Samoa Pink Eye Outbreak Extends School ClosingsBy: Mike Fossum - April 9, 2014
An outbreak of conjunctivitis, more commonly known as pink eye, has prompted the South Pacific U.S. unincorporated territory of American Samoa to keep most of its schools closed through the week. At least 2,400 students and teachers have contracted the highly contagious disease, which has also cancelled flights and interrupted court proceedings.
Conjunctivitis is an inflammation of the outermost layer of the eye and the inner surface of the eyelids called the conjunctiva, and is typically caused by a bacterial or viral infection, or an allergic reaction. Symptoms include red eye, swelling of conjunctiva and eye watering, though visual acuity isn’t affected, and the pupils should be normally reactive.
Pink eye caused by an infection is typically associated with a virus, and both bacterial and viral infections are highly contagious and passed from person to person, but can also spread via contaminated objects or water. Viral conjunctivitis typically does not require any specific treatment, and topical antibiotics are prescribed in instances when an infection doesn’t resolve itself within three days.
All 28 schools in American Samoa were scheduled to reopen Wednesday after closing Friday, but only four went back into session.

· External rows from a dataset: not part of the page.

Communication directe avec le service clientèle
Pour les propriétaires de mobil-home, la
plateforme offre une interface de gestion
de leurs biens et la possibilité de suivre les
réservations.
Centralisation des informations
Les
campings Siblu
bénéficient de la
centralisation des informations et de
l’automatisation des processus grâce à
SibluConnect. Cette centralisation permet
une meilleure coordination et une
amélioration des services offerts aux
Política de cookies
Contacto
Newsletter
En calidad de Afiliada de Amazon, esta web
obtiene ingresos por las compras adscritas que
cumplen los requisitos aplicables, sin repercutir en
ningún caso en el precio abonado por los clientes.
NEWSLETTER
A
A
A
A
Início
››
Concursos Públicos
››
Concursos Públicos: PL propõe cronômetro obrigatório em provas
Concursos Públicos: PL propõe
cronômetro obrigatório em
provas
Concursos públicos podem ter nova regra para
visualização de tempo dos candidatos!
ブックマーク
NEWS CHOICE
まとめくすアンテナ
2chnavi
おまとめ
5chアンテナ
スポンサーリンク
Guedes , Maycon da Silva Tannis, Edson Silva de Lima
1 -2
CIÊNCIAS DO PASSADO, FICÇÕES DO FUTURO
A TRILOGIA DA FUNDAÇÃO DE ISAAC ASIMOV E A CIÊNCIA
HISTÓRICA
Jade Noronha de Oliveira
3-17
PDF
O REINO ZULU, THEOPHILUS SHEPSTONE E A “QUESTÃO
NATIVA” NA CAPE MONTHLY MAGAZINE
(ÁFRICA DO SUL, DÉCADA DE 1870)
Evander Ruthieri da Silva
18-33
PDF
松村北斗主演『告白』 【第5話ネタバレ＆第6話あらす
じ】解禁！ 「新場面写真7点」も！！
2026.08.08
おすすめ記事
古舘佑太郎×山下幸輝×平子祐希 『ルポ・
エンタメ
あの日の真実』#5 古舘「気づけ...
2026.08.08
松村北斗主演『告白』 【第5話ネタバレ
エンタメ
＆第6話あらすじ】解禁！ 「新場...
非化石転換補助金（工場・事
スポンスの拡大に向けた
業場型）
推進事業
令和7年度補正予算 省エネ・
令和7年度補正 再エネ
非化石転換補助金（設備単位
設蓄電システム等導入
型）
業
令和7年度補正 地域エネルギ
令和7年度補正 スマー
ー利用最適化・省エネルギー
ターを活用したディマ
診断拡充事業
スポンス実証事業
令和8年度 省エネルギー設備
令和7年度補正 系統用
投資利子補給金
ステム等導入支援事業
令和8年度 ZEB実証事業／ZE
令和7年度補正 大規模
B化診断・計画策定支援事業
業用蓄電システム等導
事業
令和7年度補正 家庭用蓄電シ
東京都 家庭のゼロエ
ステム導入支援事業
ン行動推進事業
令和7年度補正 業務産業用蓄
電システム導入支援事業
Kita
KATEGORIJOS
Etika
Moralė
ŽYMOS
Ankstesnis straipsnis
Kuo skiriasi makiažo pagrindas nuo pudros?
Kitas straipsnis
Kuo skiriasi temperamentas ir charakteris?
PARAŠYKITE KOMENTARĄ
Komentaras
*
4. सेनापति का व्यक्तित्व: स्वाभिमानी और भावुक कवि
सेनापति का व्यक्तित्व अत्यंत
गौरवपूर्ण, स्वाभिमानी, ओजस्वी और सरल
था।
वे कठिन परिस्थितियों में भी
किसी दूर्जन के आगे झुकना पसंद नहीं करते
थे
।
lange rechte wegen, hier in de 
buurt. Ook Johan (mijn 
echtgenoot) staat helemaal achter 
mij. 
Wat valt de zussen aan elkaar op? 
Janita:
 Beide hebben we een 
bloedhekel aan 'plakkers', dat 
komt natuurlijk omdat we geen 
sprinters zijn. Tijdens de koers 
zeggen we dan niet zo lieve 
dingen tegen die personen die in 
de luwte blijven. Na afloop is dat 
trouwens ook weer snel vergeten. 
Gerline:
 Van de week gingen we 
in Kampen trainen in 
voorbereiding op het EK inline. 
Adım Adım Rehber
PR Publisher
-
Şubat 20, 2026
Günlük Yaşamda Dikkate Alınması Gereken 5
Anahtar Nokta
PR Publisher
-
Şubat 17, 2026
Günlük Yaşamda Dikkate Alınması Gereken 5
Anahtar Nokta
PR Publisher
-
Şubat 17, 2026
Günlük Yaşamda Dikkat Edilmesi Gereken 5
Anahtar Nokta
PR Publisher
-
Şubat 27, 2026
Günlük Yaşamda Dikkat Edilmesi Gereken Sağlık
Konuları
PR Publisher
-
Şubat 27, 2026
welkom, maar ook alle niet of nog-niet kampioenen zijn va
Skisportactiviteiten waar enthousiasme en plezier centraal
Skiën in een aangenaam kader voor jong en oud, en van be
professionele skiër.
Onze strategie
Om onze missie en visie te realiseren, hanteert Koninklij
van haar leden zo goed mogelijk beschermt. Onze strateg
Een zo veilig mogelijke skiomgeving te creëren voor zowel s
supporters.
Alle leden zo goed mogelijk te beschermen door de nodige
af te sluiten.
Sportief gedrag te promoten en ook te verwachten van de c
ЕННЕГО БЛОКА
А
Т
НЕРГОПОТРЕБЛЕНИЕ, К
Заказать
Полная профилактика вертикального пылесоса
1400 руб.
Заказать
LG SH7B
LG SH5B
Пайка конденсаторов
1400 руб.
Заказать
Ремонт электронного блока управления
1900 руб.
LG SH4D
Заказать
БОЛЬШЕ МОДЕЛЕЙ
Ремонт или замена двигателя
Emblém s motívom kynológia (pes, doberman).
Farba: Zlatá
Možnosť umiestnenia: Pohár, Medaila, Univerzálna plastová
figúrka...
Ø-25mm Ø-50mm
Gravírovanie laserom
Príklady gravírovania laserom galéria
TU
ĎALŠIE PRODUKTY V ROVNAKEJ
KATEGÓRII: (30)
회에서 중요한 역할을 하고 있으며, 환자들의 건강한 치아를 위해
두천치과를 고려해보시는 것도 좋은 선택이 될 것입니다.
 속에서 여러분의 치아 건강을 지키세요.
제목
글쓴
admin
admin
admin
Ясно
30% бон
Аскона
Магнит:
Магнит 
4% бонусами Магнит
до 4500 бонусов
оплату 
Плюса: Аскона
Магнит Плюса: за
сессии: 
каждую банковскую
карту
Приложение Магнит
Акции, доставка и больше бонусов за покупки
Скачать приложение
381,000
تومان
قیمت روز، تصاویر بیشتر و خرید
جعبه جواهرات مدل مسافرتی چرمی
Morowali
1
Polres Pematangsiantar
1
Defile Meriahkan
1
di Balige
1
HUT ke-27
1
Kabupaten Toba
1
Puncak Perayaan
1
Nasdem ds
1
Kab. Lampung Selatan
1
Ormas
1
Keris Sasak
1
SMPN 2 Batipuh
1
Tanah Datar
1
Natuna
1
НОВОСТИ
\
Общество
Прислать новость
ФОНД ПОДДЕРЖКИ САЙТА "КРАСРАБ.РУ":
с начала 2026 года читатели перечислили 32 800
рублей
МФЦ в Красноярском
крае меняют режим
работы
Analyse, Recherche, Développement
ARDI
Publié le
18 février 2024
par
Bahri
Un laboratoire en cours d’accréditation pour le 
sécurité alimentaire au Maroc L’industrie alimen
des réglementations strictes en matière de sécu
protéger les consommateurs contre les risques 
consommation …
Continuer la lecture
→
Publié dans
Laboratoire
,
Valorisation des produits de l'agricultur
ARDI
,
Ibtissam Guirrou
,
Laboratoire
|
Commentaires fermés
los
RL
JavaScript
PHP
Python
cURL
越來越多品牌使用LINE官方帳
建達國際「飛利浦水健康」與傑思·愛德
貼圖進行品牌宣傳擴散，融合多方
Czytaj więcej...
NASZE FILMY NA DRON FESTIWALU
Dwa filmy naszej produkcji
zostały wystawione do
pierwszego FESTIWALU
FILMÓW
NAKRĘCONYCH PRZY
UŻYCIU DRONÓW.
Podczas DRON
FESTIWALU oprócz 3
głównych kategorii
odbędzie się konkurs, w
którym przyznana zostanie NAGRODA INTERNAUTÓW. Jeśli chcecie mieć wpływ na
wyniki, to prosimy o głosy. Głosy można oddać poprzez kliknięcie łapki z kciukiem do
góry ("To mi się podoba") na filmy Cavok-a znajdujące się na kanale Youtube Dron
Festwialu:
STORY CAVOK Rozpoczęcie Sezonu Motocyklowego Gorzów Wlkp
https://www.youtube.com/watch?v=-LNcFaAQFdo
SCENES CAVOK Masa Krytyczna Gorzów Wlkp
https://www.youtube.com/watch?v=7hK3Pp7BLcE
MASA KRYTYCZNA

Officials will keep schools on the main island of Tutuila closed until next week. Education Department Director Salu Hunkin-Finau commented that over 30 percent of educators are on sick leave due to pink eye.
“In order to help prevent the further spread of the pink eye virus, we highly recommend that all affected teachers and workers stay home,” Hunkin-Finau said. “Please keep your child out of reach of those that are affected by the pink eye.”
American Samoa, roughly the size of Washington, D.C., consists of 5 main islands and 2 coral atolls, situated west of the Cook Islands, north of Tonga, and some 300 miles south of Tokelau, a territory of New Zealand.
American Samoa is the southernmost territory of the U.S. and one of two U.S. territories, along with the uninhabited Jarvis Island, that lie south of the Equator. Tuna and tuna products are the main exports, and the main trading partner is the United States. The legendary mystery meat Spam is also a big deal in American Samoa, and has said to have contributed to the obesity problem in the Pacific Rim.